Thursday, May 24, 2007
Small forays into multiprocessing programming II
So, my attempt at parallelizing the Pythagoran Triples program. I rewrote it as a function to make it easier to parallelize:
struct params
{
double start;
double end;
int count;
}
int pythagorean_triple(void *data)
{
struct params *p = data;
double a;
double b;
double c;
for (p->count = 0 , c = p->start ; c <= p->end ; c++)
{
for (b = 1 ; b < c ; b++)
{
a = sqrt(c * c - b * b);
if (trunc(a) == a)
p->count++;
}
}
return(0);
}
That way, I could then do:
/*-------------------------------------- ; the reason for these structures ; is that threads created with clone() ; only get a single pointer parameter. ; This way, I can pass in more data ; using that one pointer. ; ; And yes, I'm using C. Nyah. ;-------------------------------------*/ struct param t1; struct param t2; t1.start = 2; t1.end = 16383; t2.start = 16384; t2.end = 32768; clone(pythagorean_triple,threadstack1,CLONE_VM,&t1); clone(pythagorean_triple,threadstack2,CLONE_VM,&t2);
And I was surprised that it only took one second less when the processing was split using this method than when it ran not split at all.
I ran it several times, and yes, both threads were being created, but one was finishing way sooner than I expected. It was then that I realized the reason—it takes less time to count to a thousand than it does to thirty thousand.
D'uh!
Obvious in hindsight.
Basically, thread one was doing:
for (c = 2 ; c <= 16383 ; c++)
for (b = 1 ; b < c ; b++)
... ;
but thread two:
for (c = 16384 ; c <= 32768 ; c++)
for (b = 1 ; b < c ; b++)
... ;
Now … how to split the load evenly between two (or more) processors?
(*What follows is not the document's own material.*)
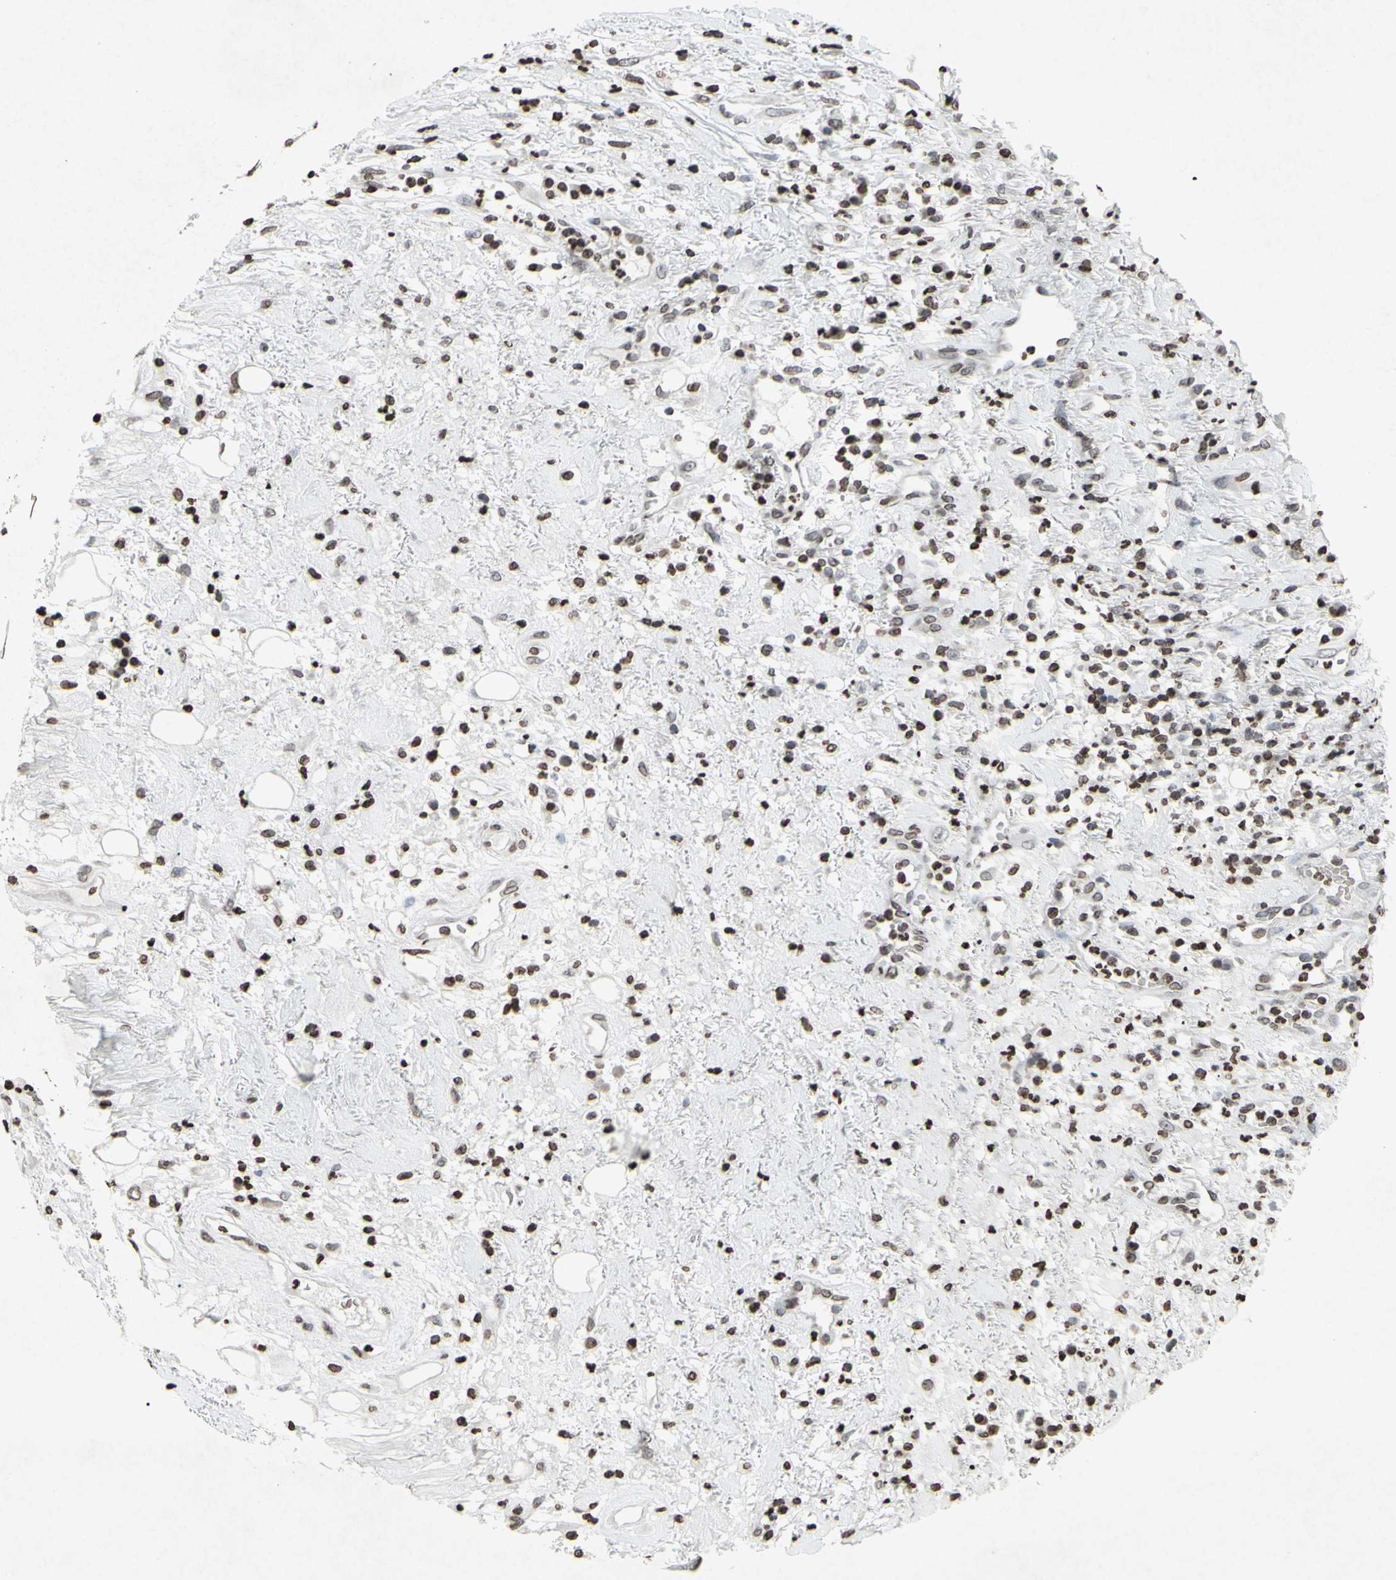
{"staining": {"intensity": "weak", "quantity": "25%-75%", "location": "nuclear"}, "tissue": "head and neck cancer", "cell_type": "Tumor cells", "image_type": "cancer", "snomed": [{"axis": "morphology", "description": "Squamous cell carcinoma, NOS"}, {"axis": "topography", "description": "Head-Neck"}], "caption": "Tumor cells exhibit low levels of weak nuclear positivity in about 25%-75% of cells in head and neck squamous cell carcinoma. The staining was performed using DAB (3,3'-diaminobenzidine), with brown indicating positive protein expression. Nuclei are stained blue with hematoxylin.", "gene": "CD79B", "patient": {"sex": "male", "age": 62}}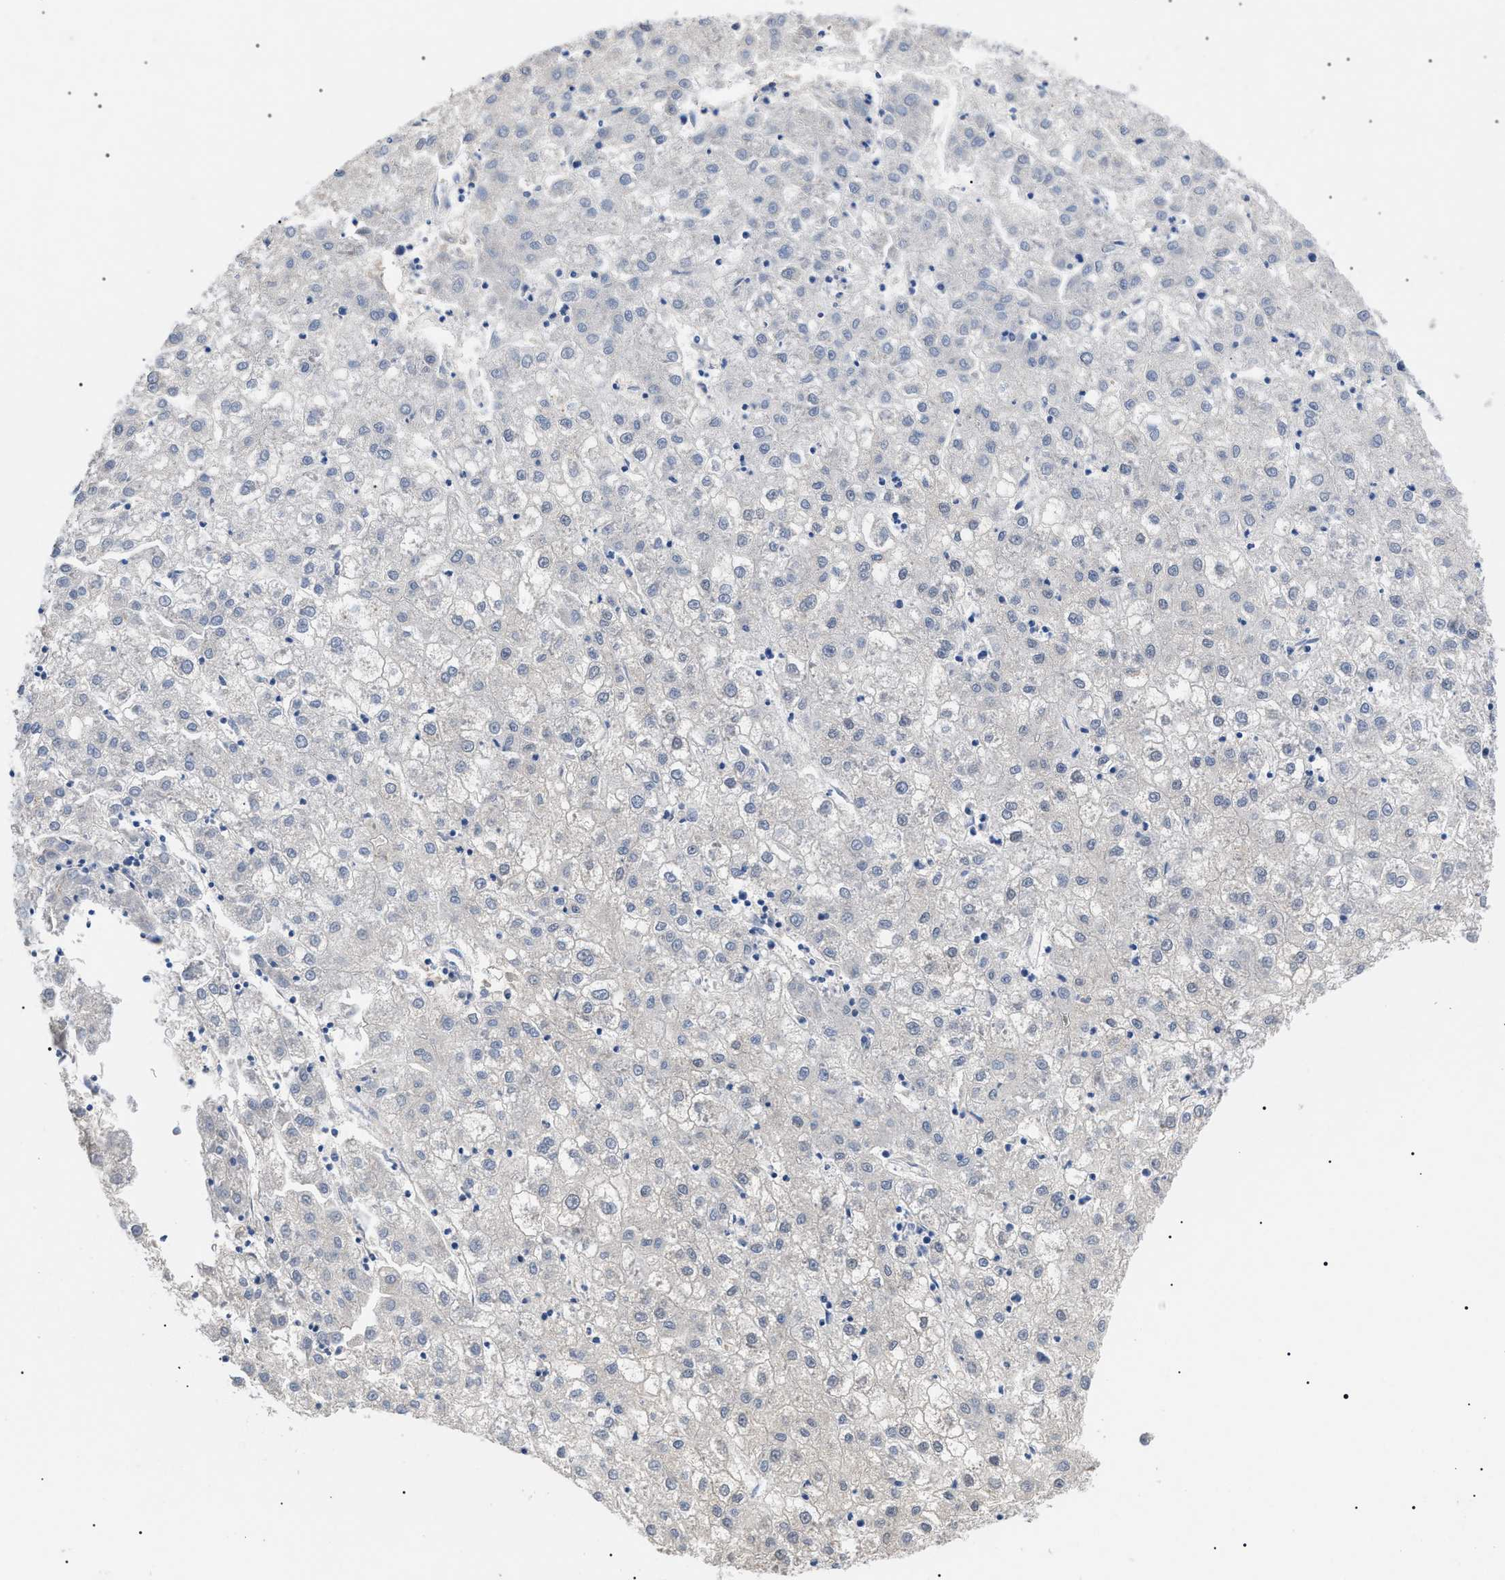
{"staining": {"intensity": "negative", "quantity": "none", "location": "none"}, "tissue": "liver cancer", "cell_type": "Tumor cells", "image_type": "cancer", "snomed": [{"axis": "morphology", "description": "Carcinoma, Hepatocellular, NOS"}, {"axis": "topography", "description": "Liver"}], "caption": "High magnification brightfield microscopy of liver cancer stained with DAB (3,3'-diaminobenzidine) (brown) and counterstained with hematoxylin (blue): tumor cells show no significant staining.", "gene": "PRRT2", "patient": {"sex": "male", "age": 72}}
Obviously splitting the range in half wasn't cutting it, but is that the only way to split the workload? What if I were to have one processor do even numbers, and the other one odd numbers? Something like:
for (c = 2 ; c <= 32768 ; c += 2)
for (b = 1 ; b < c ; b++)
... ;
for (c = 3 ; c <= 32768 ; c += 2)
for (b = 1 ; b < c ; b++)
... ;
Yeah, that might work.
And it did—the workload was evenly distributed across the processors. The code slightly changed though:
struct params
{
double start;
double end;
double delta;
int count;
}
int pythagorean_triple(void *data)
{
struct params *p = data;
double a;
double b;
double c;
for (
p->count = 0 , c = p->start ;
c <= p->end ;
c += p->delta
)
{
for (b = 1 ; b < c ; b++)
{
a = sqrt(c * c - b * b);
if (trunc(a) == a)
p->count++;
}
}
return(0);
}
{
struct params t1;
struct params t2;
t1.end = t2.end = 32768;
t1.delta = t2.delta = 2;
t1.start = 2;
t2.start = 3;
clone(pythagorean_triples,threadstack1,CLONE_VM,&t1);
clone(pythagorean_triples,threadstack1,CLONE_VM,&t2);
}
This concurrent programming certainly requires a different way of thinking about things. And obvious ways of splitting up workloads don't always work out as expected.